• **Questions d'étude**
1) Répondez aux questions suivantes sur l'article consacré à Rawa-Ruska :
(a) Combien de prisonniers de guerre français et belges ont été envoyés à Rawa-Ruska ?
(b) Quel âge a Maurice Pepe ?
(c) Quel est le titre du récit écrit par Maurice Pepe au lendemain de la guerre ?
2) Continuez l'article consacré aux prisonniers de Rawa-Ruska à la suite de sa dernière ligne.

• **Extrait**
« Vous venez ici pour mourir, nous disposons d’un grand cimetière. Il y aura de la place pour tout le monde. »
L'accueil de l'officier allemand, le capitaine Fournier, aux premiers des quelque 22.000 prisonniers de guerre français et belges, déportés pour multiples tentatives d'évasion entre 1941 et début 1942 et envoyés à Rawa-Ruska, ne laisse pas la place au doute. A quelques heures de son exécution, le lieutenant-colonel Borck, condamné lors du procès de Nuremberg, confirme dans une lettre au procureur général : « je peux bien le dire maintenant, puisque je vais mourir, j'avais reçu des ordres secrets de Himmler, d'anéantir tous les "terroristes" français... »
Arrivé à Rawa-Ruska dans un wagon à bestiaux, Maurice Pepe en a réchappé. A 98 ans, ce natif du Russey qui vit à Besançon est l'un des huit témoins du documentaire consacré à cet épisode méconnu de la Seconde Guerre mondiale que France 3 diffuse ce jeudi 9 février en fin de soirée (puis le 25 février à 2h25) : Les Évadés de Rawa-Ruska, témoins de la Shoah. Il est également l'auteur du récit de son histoire, Liberté-Dignité, écrit au d'un trait au lendemain de la guerre, qui figure au Musée de la Résistance de Besançon.
« J'étais une tête de cochon »

• **Matériel fourni**

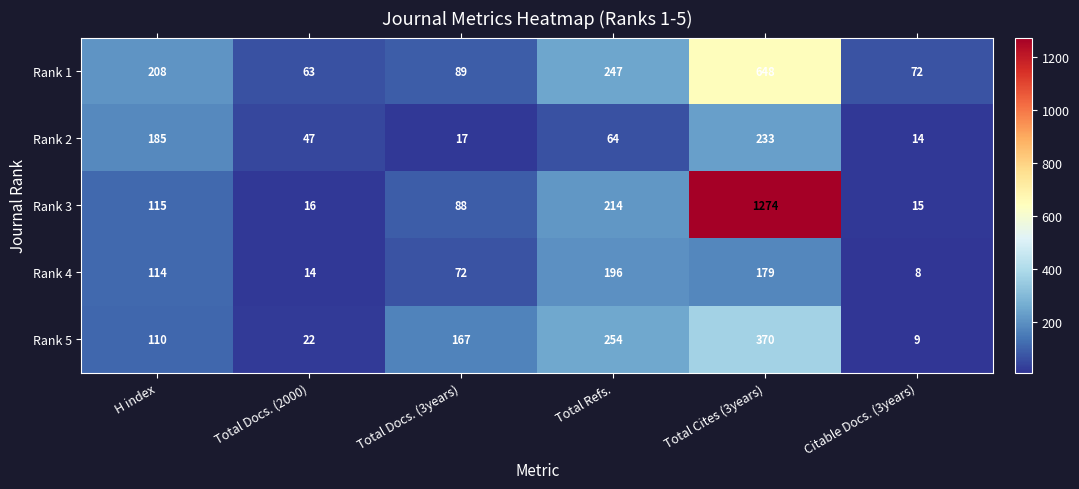

At which category is the sum across all series the highest?

Total Cites (3years)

• **Réponses dans l'ordre**
1)
(a) Quelque 22.000 prisonniers.
(b) Il a 98 ans.
(c) Le récit s'intitule Liberté-Dignité.

2)
Quand Maurice Pepe nous accueille dans son appartement du quartier de Montrapon, on est d'emblée frappé par son vif regard bleu. Un terroriste ? Il sourit. « J'étais un schweinkopf ! Une tête de cochon ! » Soldat pendant la « drôle de guerre », il se bat sur le Rhin, est fait prisonnier le 16 juin 1940 et se retrouve à Fribourg. Cinq fois il s'évade, quatre fois il est repris. En représailles, il est envoyé à Rawa Ruska... Comment en est-il arrivé là ? Il commence par le début :
« Je suis né au Russey le 24 mai 1918... Quand Guillaume a su que j'étais arrivé, il a dit : il faut que j'arrête ». Les yeux bleus pétillent : l'empereur d'Allemagne disparaît quelques mois plus tard. Maurice Pepe décrit son univers : « Mon grand-père allait à Charquemont chercher le travail et le ramenait pour le faire à la fenêtre... J'ai commencé comme ouvrier chez Peugeot à Valentigney, à faire des chaînes de moto. J'avais 15 ans, mon certificat d'études, j'étais content d'aller travailler. Les années 30, c'était le chômage absolu. J'ai toujours été syndiqué, à la CFTC puis à la CGT, je me suis vite fait remarquer. La CFTC, c'était bien, c'était une aide, une œuvre de bienfaisance, mais il n'y avait pas le panache de la CGT. Mon père était contremaître, ça le gênait de me voir militer. Pour lui, Peugeot, c'était le rêve. Le patron, Jules Peugeot, était chez les pompiers et il obéissait au chef... On s'est d'abord installé à Ecurcey, je faisais 5 km à vélo pour aller travailler, puis mes parents se sont installés à Valentigney... »
Et le Front populaire est arrivé...
« Je n'étais pas tellement chaud en 36. Les dirigeants de la CGT étaient tous au PC, et l'URSS, c'était la dictature. Staline, c'était pire qu'Adolf... »
Vous avez connu les premiers congés payés !
« Oui, on ne savait pas quoi faire... J'ai adhéré aux Croix de feu, qui étaient pour les soldats ayant connu le feu pendant la Guerre de 14-18. Ma mère avait été veuve le premier jour de la guerre lors du premier bombardement et s'était remariée... La guerre, ça transforme tout. »
« Quand on a traversé le Rhin, j'ai jeté mon livret militaire à l'eau »
Vous avez souvenir de janvier 33, quand Hitler est élu chancelier ?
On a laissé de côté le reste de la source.